Tormentas de outubro



Pedro J. Bondaczuk


O mês de outubro parece ter sido destinado às tragédias, neste ano. Algumas, como a morte do deputado Ulysses Guimarães, foram ditadas pelo acaso. Outras, como o massacre na Casa de Detenção de São Paulo, ou como a rebelião na unidade da Febem do Tatuapé, também na Capital, ocorreram por falhas humanas e, principalmente, pela inadequação do nosso sistema social, ainda perverso, imperfeito, discriminador e um tanto cínico.

Tanto acontecimento negativo fez com que muita gente sequer se desse conta da passagem do primeiro mês de aprovação, pela Câmara dos Deputados, da abertura do processo de impeachment contra o presidente afastado, Fernando Collor, com seu consequente afastamento do cargo.

O vice em exercício, Itamar Franco, embora com amplo respaldo parlamentar, apesar de ter externado boas intenções, foi como que tomado por inexplicável paralisia. Sugestões para deter a crise econômica e minorar o sofrimento de milhões de “descamisados” foram feitas às dezenas. Mas de prático, de efetivo, de algo que tenda a devolver a esperança a esse povo que a tem como autêntica profissão de fé (mas que se acha desesperançado diante do quadro atual), nada se fez. Até a escolha do novo ministério se deu com uma enervante lentidão, embora se faça um desconto neste caso, diante da necessidade de se costurarem acordos políticos com as mais diversas facções e tendências.

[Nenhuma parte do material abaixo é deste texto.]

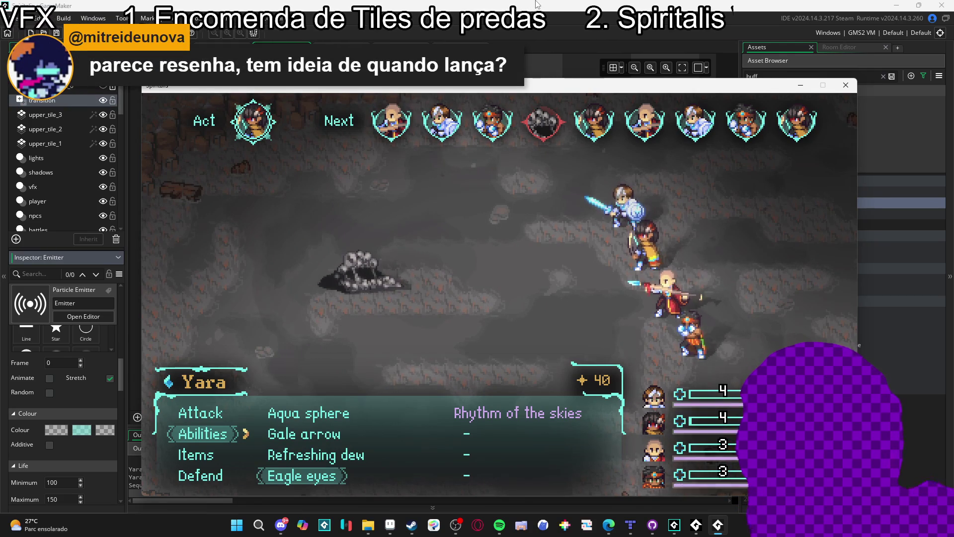
{"action": "key", "text": "Up"}
{"action": "key", "text": "Up"}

A pergunta que certamente Itamar deve estar se fazendo é: como dar aos cidadãos aquilo que eles esperam do seu governo? O que fazer para administrar os conflitos inerentes a uma sociedade democrática? Como satisfazer os interesses conflitantes e ficar bem com todos?

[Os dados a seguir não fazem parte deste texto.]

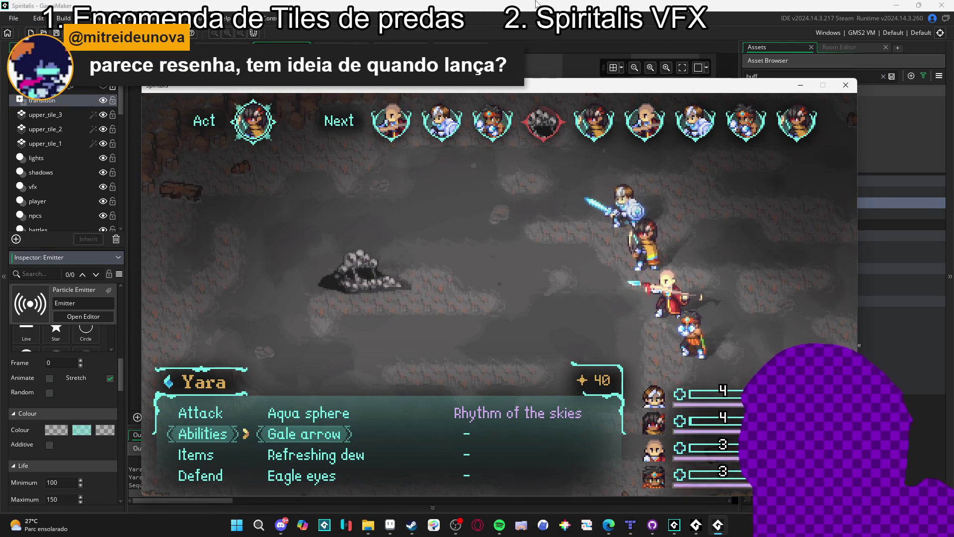
{"action": "key", "text": "Up"}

Em primeiro lugar, esta última premissa é impossível de ser satisfeita. O deputado Delfum Netto costuma fazer uma citação que, embora óbvia, até mesmo acaciana, é esquecida por muitos. “Para que alguém ganhe algo, sempre haverá quem saia perdendo em contrapartida”, afirma o parlamentar.

O deputado mineiro, que brilhantemente atuou na vida pública em fins do século passado, Carneiro Leão, dá a receita correta para um governante atender aos interesses nacionais, ao preceituar: “Para dar à Nação o que ela pretende, basta obedecer à Constituição”.

Uma ação tão simples, no entanto, nem sempre é executada (para não dizer quase nunca). As cartas constitucionais brasileiras (e com a atual, o País já teve oito delas) têm sido deixadas de lado exatamente por aqueles que, juram se tornar seus guardiões.

Outro político famoso, Teófilo Otoni, foi mais longe ao aclarar o espírito da nossa lei maior. Afirmou: “São direitos inalienáveis, imprescritíveis e sagrados: a liberdade, a segurança, a propriedade e a resistência à opressão”.

Tais prerrogativas, e todas simultaneamente, nunca podem ser suprimidas dos cidadãos, sob pena de se criar, no lugar de uma nação, um caótico acampamento de refugiados, onde a lei das selvas, com o mais forte oprimindo e escravizando o mais fraco, passando a imperar. Uma sociedade dessas não tem condições sequer de falar em futuro.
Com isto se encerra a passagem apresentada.